Task item — Your task is to repeat all of the data exactly while excluding the pictures.

*** Opening of Data provided ***

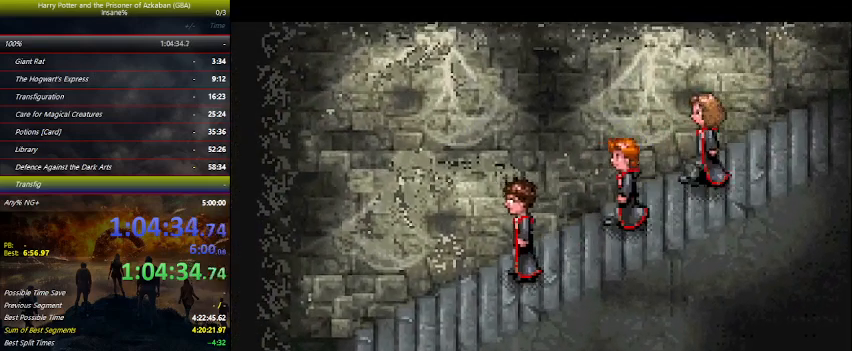
{"keys": ["right"], "events": []}
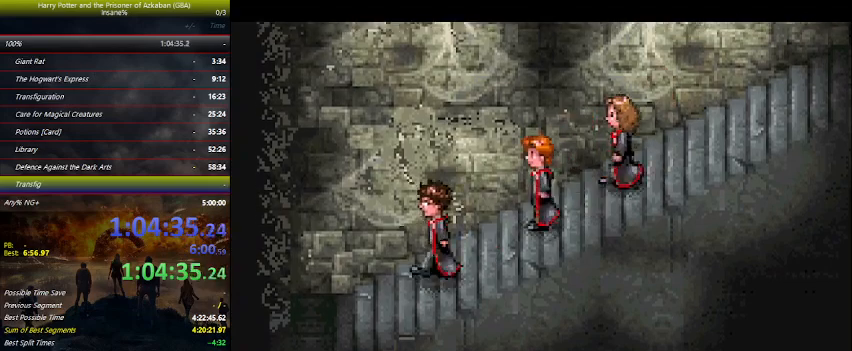
{"keys": ["right"], "events": []}
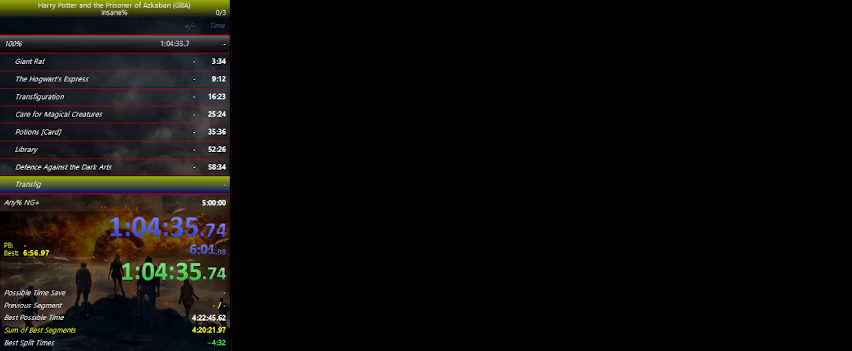
{"keys": ["right"], "events": []}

*** Close of Data provided ***

Solution —
{"keys": ["right"], "events": []}
{"keys": ["right"], "events": []}
{"keys": ["right"], "events": []}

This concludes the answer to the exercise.